◆ PROVIDED ENTRIES ◆

========================

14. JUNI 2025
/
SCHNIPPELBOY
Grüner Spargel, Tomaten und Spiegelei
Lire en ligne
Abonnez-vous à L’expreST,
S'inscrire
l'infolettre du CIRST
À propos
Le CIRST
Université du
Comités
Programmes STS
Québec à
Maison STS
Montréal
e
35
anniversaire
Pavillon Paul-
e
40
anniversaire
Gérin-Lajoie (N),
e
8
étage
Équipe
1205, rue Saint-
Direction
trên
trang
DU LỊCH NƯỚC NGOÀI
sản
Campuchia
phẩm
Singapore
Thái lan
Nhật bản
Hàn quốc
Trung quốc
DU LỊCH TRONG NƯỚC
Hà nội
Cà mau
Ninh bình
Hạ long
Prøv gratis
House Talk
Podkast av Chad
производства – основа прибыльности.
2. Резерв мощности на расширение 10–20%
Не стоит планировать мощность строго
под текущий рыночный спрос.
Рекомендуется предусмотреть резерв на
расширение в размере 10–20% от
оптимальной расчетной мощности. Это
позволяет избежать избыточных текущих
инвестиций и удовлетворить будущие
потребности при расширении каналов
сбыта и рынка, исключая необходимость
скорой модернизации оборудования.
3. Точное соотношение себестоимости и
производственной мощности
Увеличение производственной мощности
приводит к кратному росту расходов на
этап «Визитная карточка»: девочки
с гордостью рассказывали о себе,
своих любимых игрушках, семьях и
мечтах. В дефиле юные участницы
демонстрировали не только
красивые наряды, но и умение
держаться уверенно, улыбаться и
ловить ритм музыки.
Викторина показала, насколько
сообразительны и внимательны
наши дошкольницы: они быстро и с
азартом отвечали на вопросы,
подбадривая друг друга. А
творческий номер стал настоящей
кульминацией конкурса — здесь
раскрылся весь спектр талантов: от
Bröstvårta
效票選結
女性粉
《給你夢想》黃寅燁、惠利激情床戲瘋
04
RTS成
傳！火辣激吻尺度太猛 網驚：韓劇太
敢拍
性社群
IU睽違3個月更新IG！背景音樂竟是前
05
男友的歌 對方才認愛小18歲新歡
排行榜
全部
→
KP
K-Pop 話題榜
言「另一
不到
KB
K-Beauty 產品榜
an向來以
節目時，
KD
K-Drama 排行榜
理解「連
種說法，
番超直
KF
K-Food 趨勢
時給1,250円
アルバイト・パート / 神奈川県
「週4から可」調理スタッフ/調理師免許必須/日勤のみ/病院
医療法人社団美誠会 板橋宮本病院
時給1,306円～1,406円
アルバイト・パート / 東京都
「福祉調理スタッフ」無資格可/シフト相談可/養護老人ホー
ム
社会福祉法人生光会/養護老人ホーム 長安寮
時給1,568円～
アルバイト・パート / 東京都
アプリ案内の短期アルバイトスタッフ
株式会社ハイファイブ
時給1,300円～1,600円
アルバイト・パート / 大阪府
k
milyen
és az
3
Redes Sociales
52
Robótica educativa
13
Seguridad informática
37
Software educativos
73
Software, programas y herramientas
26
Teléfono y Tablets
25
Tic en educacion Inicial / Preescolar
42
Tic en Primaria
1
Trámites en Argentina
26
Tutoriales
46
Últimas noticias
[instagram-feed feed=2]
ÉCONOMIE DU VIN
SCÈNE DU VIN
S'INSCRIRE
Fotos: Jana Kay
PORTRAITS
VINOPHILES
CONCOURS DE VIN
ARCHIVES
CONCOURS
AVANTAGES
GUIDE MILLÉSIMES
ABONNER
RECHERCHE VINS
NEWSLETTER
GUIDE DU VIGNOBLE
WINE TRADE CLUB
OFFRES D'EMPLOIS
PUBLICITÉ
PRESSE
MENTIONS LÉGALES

========================

◆ REQUIRED WORK ◆
Output, and output only, the lines from the one containing "Fotos: Jana Kay" through the last line of the data above.

◆ RESULT FOR THIS TASK ◆
Fotos: Jana Kay
PORTRAITS
VINOPHILES
CONCOURS DE VIN
ARCHIVES
CONCOURS
AVANTAGES
GUIDE MILLÉSIMES
ABONNER
RECHERCHE VINS
NEWSLETTER
GUIDE DU VIGNOBLE
WINE TRADE CLUB
OFFRES D'EMPLOIS
PUBLICITÉ
PRESSE
MENTIONS LÉGALES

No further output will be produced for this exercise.